■ Directions
Below are the records; tally the lines that include "figure" and report only the total.

[Collected data entries]
####################

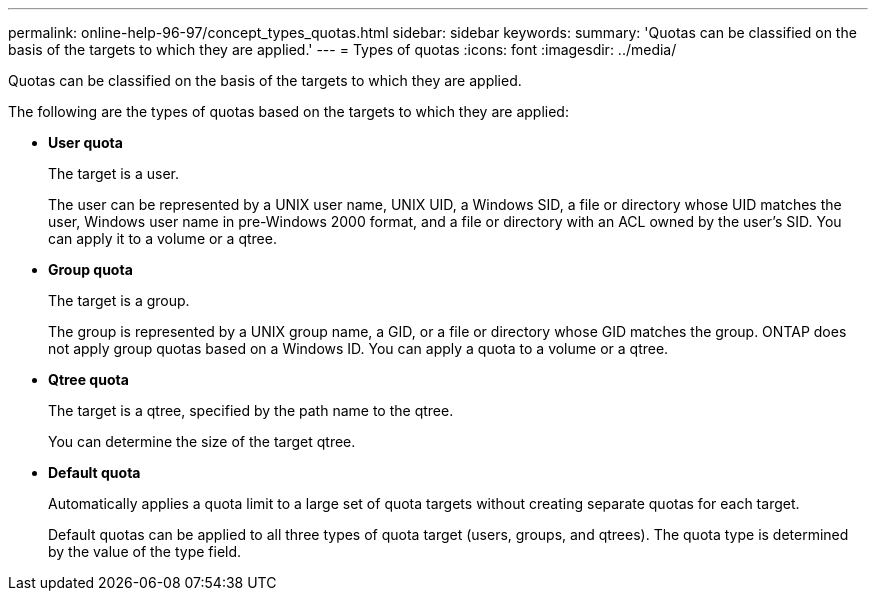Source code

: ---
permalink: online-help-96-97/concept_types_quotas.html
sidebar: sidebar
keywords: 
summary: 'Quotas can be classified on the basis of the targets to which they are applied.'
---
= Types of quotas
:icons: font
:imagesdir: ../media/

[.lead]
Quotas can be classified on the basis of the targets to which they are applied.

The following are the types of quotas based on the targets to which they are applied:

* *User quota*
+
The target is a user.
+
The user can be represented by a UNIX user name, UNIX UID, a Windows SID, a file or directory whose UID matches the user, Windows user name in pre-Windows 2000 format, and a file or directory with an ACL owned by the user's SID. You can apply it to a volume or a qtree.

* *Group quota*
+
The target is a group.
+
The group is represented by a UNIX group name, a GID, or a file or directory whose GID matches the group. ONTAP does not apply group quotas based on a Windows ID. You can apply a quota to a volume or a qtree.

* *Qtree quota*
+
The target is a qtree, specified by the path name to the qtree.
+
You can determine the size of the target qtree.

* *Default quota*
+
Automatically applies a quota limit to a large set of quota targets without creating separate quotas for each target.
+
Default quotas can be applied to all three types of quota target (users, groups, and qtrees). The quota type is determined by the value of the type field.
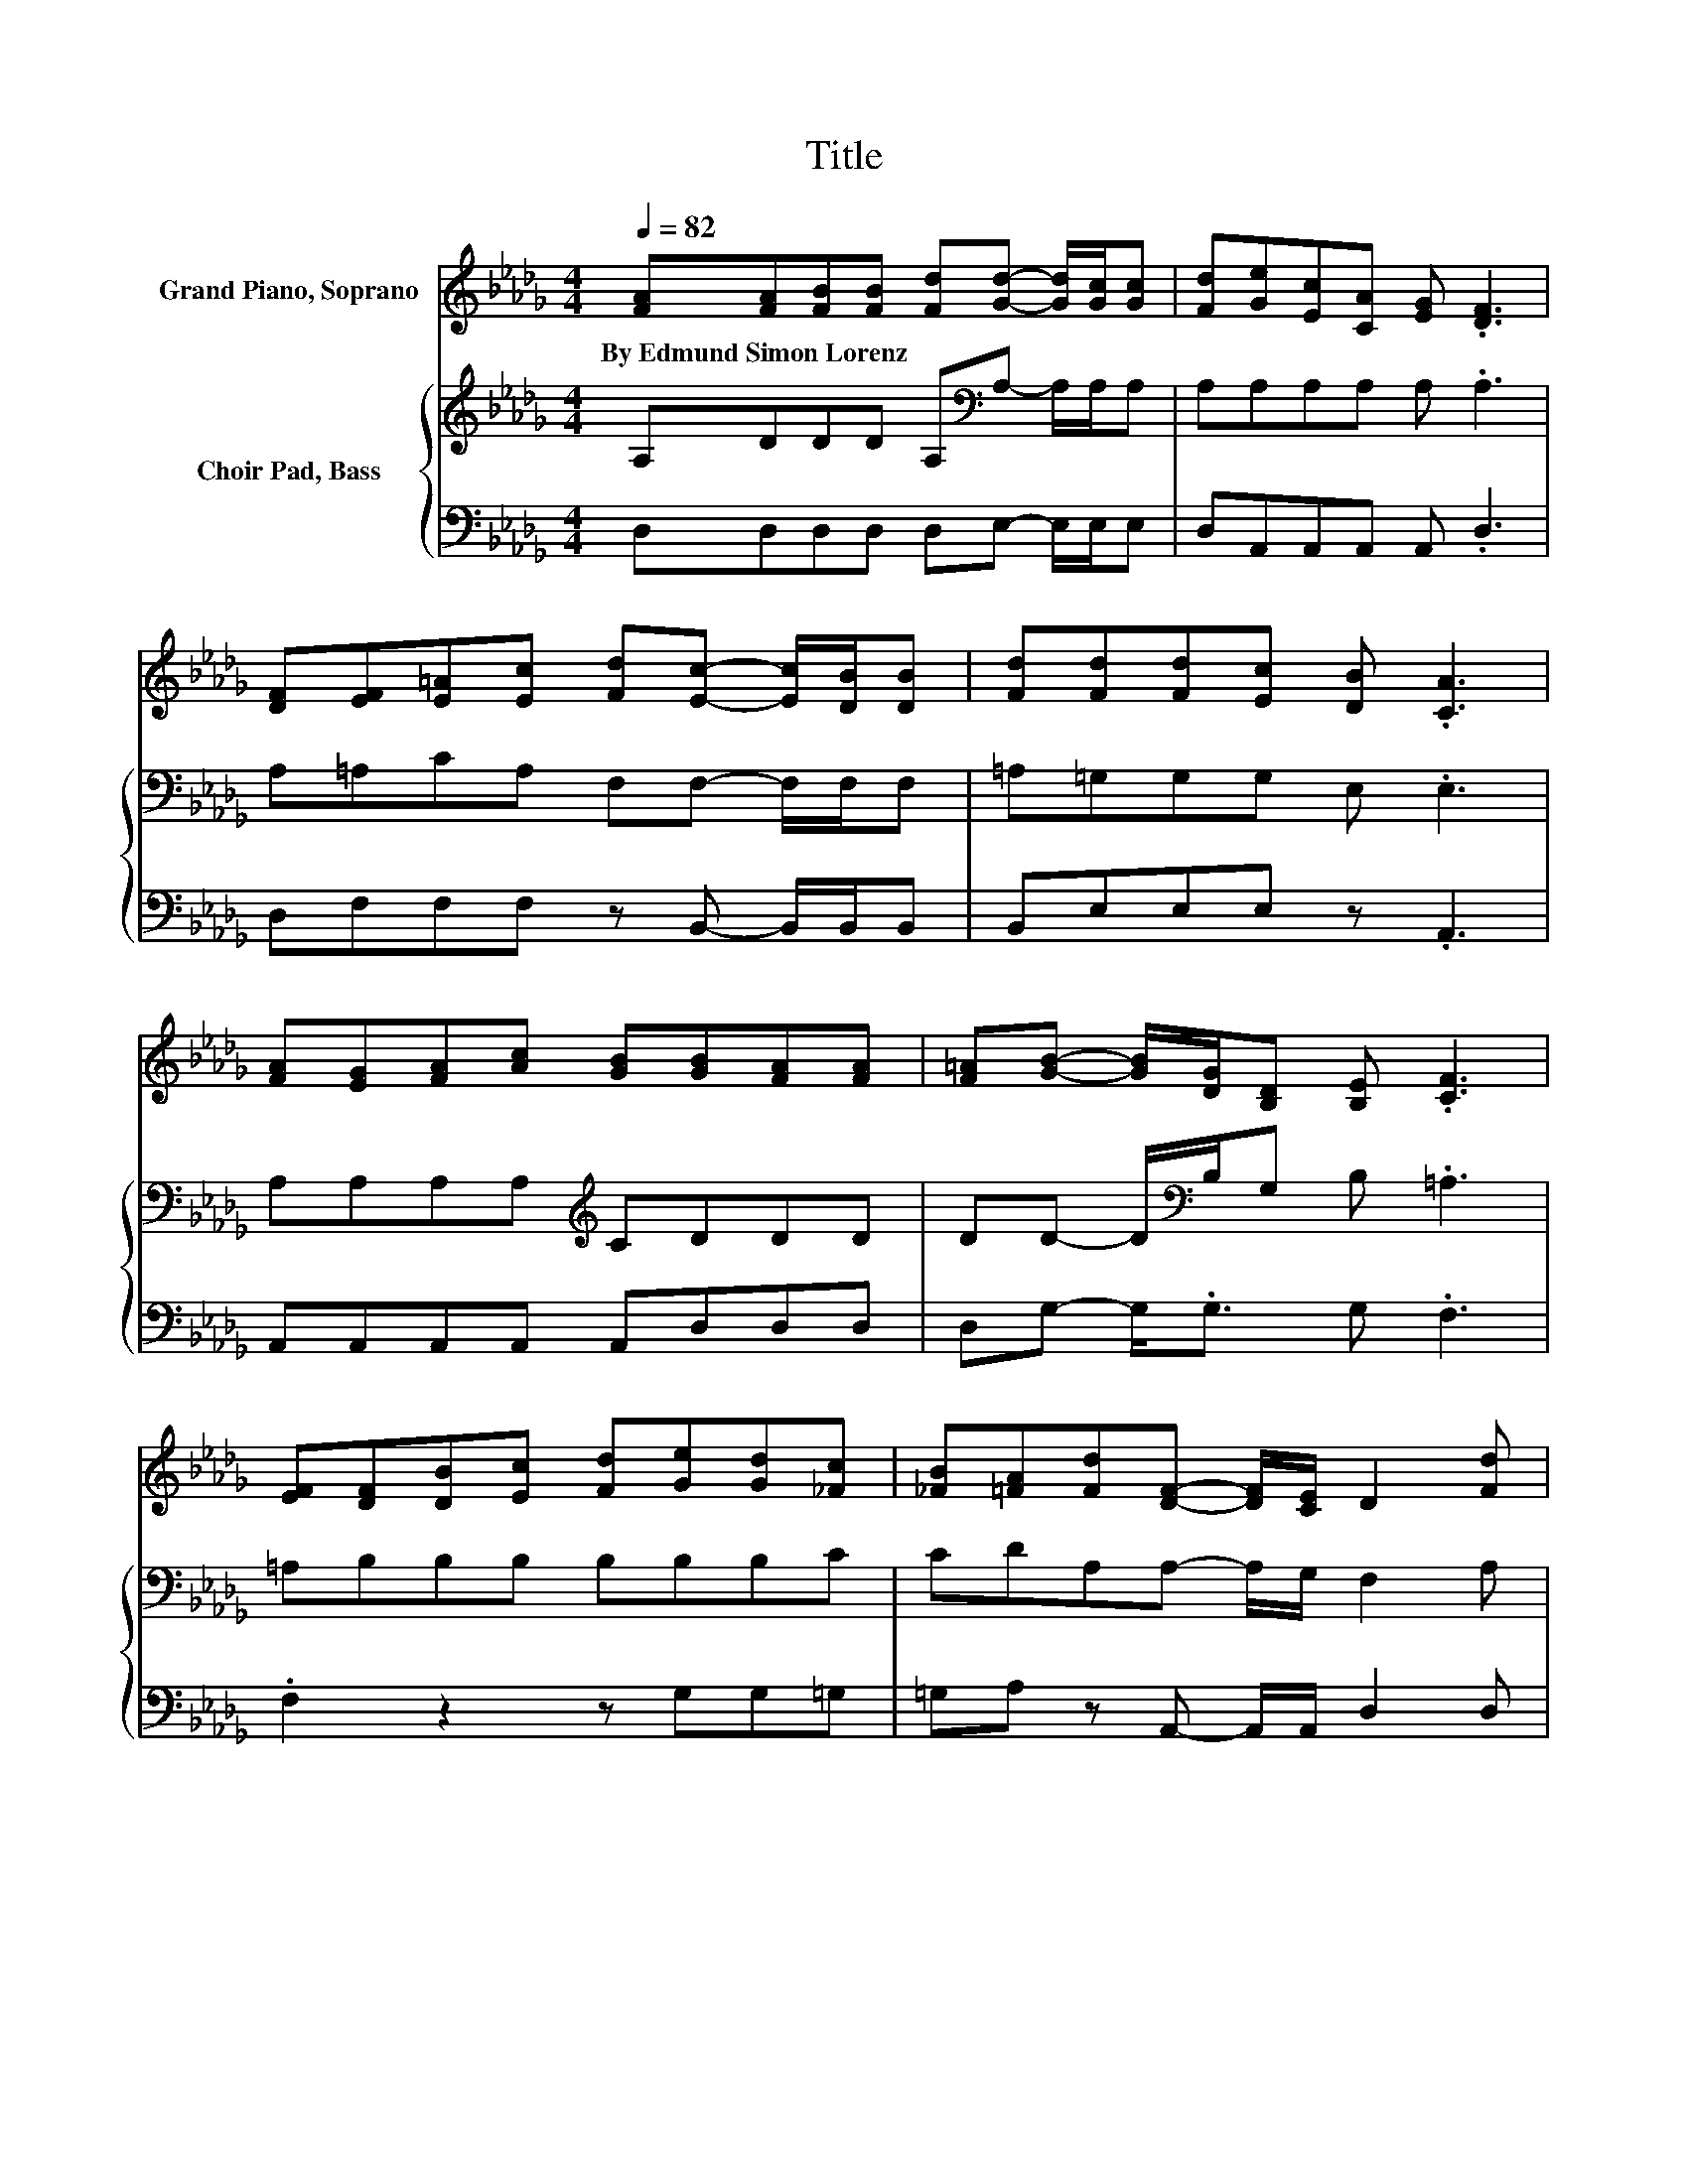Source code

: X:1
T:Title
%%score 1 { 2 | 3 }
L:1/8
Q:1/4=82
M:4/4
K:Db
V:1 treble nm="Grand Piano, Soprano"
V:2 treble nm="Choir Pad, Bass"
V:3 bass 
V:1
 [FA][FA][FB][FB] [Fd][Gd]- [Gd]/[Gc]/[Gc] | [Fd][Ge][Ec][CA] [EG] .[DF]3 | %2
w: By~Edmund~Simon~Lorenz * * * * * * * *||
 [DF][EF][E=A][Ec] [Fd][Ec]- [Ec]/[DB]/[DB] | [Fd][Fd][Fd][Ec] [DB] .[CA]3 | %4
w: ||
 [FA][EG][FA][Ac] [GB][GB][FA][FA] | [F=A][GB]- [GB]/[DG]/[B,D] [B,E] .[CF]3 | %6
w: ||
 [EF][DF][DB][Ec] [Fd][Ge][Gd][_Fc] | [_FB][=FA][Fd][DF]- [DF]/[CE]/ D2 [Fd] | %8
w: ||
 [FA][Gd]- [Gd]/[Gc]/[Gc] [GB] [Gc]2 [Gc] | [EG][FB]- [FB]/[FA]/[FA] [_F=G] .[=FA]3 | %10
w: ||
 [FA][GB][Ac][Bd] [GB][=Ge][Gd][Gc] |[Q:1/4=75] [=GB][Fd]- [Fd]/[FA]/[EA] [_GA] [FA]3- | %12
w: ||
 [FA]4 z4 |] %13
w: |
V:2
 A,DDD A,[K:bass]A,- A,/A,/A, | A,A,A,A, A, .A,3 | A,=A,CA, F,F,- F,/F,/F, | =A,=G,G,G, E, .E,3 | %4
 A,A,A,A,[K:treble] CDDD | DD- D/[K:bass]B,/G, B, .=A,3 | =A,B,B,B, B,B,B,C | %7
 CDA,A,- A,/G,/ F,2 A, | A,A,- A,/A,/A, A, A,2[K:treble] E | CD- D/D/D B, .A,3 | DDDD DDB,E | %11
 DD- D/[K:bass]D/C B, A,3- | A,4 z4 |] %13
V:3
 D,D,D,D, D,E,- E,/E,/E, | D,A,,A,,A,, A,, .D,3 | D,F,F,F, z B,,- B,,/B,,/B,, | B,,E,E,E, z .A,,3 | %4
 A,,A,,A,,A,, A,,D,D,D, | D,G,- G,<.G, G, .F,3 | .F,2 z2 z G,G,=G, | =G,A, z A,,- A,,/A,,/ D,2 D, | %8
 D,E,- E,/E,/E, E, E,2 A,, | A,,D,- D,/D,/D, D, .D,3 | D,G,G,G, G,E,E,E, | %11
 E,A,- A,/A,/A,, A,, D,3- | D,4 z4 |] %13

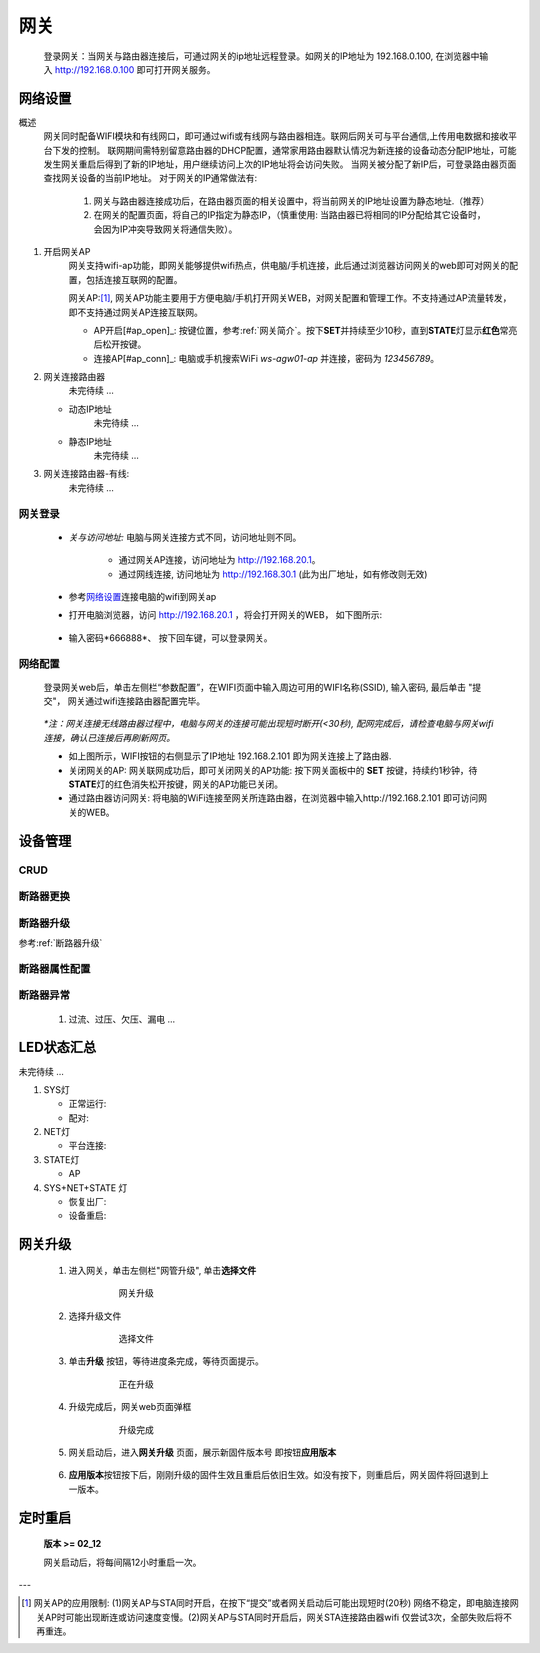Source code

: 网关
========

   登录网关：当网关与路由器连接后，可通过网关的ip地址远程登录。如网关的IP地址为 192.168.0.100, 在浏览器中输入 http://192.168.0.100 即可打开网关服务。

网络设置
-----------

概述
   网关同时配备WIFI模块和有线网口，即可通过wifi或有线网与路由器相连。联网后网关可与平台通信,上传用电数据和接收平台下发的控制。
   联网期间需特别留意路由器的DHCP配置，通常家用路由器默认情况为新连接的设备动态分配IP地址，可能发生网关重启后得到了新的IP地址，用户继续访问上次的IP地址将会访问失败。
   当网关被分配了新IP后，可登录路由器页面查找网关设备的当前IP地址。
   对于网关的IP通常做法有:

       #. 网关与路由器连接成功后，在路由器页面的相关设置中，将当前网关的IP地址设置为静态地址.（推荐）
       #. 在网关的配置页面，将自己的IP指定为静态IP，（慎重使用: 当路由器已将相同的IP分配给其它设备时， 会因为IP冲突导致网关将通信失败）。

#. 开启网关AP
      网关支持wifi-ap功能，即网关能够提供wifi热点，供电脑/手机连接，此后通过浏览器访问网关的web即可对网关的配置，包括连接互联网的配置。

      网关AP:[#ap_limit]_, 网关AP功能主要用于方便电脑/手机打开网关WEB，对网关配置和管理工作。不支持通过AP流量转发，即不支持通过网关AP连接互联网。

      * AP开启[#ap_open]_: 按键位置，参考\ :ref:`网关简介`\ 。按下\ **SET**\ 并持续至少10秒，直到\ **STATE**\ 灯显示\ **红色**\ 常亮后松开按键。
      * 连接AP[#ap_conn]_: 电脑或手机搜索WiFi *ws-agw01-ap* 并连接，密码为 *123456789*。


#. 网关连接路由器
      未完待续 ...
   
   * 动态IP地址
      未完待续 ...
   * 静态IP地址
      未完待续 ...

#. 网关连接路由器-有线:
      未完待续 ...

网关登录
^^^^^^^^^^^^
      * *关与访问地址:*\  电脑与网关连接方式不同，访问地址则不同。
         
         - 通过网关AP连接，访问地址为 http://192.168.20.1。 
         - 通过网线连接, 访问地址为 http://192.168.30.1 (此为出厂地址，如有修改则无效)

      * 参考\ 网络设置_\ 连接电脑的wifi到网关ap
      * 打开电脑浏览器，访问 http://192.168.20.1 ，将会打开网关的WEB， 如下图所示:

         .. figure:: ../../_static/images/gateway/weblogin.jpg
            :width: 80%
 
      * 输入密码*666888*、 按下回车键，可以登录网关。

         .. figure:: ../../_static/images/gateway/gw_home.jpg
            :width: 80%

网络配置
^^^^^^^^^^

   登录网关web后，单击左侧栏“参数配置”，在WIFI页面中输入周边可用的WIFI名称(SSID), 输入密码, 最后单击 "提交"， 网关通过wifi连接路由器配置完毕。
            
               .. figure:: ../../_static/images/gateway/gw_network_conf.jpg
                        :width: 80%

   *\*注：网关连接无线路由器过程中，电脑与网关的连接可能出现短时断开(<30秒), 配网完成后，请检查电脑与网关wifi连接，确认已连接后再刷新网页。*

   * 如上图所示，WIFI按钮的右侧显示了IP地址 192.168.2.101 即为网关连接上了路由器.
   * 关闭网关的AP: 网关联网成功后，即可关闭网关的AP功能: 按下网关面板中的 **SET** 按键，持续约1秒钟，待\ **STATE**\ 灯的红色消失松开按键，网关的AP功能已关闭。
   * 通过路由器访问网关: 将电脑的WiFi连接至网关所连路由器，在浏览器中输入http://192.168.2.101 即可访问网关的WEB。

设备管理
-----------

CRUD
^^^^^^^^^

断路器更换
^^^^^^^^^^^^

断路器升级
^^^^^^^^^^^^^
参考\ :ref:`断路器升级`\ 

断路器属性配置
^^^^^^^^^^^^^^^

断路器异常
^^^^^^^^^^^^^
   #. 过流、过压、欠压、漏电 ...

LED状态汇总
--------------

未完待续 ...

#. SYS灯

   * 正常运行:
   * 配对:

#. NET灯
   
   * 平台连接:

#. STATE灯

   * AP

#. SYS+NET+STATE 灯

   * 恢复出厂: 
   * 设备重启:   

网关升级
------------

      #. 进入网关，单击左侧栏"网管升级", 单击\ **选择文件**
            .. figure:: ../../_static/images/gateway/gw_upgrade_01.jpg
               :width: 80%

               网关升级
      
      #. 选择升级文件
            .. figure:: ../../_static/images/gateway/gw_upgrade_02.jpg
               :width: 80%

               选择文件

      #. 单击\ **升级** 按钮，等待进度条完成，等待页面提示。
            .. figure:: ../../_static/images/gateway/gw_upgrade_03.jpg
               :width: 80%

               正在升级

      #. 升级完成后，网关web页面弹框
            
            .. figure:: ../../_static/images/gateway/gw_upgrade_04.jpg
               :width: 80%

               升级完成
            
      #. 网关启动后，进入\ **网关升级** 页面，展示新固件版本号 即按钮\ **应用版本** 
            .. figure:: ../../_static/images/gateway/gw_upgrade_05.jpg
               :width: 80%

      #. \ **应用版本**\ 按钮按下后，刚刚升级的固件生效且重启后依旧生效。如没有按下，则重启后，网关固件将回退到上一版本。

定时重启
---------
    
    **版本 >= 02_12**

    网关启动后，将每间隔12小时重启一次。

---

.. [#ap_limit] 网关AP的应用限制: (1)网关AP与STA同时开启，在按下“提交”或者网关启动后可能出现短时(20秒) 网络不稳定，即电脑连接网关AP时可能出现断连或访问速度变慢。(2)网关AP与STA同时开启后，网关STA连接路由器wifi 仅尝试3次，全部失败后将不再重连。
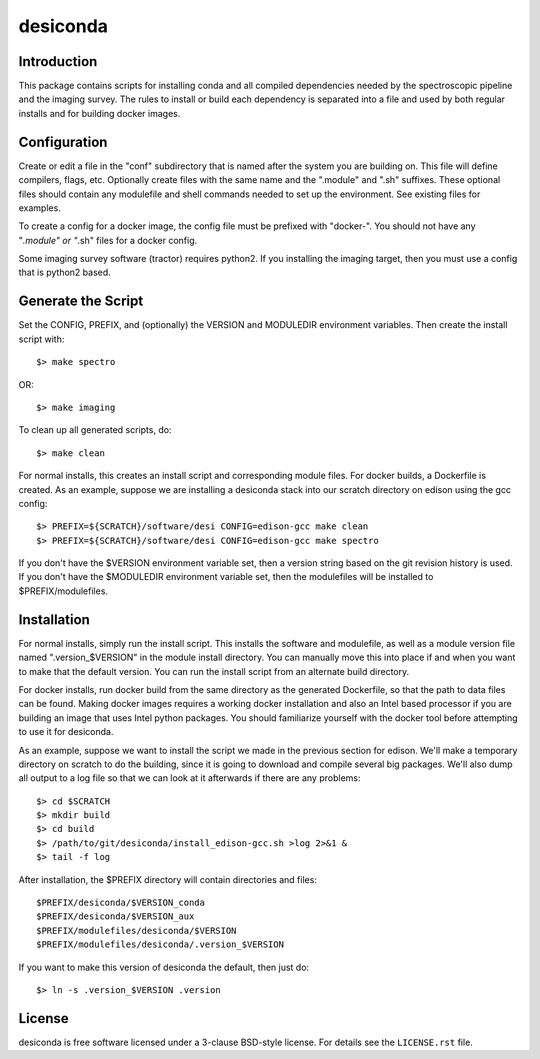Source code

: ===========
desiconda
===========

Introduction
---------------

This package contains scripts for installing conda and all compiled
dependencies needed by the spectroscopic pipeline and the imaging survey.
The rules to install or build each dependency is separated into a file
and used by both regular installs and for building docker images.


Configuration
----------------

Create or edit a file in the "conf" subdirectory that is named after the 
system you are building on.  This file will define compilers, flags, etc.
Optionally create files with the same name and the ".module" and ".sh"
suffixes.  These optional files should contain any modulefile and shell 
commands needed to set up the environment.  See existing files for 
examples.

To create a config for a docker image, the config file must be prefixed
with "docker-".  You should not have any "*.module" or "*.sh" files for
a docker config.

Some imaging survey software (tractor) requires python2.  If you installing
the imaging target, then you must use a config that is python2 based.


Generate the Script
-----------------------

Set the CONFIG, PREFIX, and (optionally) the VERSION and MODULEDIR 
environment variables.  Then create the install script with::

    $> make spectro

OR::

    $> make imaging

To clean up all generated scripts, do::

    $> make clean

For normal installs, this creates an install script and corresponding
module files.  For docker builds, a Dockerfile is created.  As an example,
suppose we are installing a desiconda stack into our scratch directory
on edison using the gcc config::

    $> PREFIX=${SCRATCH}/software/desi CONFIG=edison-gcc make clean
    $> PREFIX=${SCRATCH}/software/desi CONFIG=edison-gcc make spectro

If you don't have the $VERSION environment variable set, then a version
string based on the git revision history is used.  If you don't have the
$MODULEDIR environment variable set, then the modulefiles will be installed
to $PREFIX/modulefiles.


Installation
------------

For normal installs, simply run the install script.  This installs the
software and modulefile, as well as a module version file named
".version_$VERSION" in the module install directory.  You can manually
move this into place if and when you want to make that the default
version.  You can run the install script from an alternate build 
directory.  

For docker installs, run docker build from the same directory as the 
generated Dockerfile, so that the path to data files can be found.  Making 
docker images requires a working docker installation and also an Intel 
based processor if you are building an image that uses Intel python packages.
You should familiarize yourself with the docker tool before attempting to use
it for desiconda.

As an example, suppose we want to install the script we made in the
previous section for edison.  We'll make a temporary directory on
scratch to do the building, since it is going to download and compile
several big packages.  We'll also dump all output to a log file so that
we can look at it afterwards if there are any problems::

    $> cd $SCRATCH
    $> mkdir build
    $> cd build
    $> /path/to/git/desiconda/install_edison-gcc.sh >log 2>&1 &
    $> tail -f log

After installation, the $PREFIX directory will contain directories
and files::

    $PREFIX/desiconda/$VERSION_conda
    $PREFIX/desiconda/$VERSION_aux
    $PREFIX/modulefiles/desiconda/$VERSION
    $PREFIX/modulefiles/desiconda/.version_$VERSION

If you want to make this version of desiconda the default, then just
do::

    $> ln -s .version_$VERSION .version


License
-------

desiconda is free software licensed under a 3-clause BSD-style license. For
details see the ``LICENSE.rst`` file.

####################

■ Written answer
8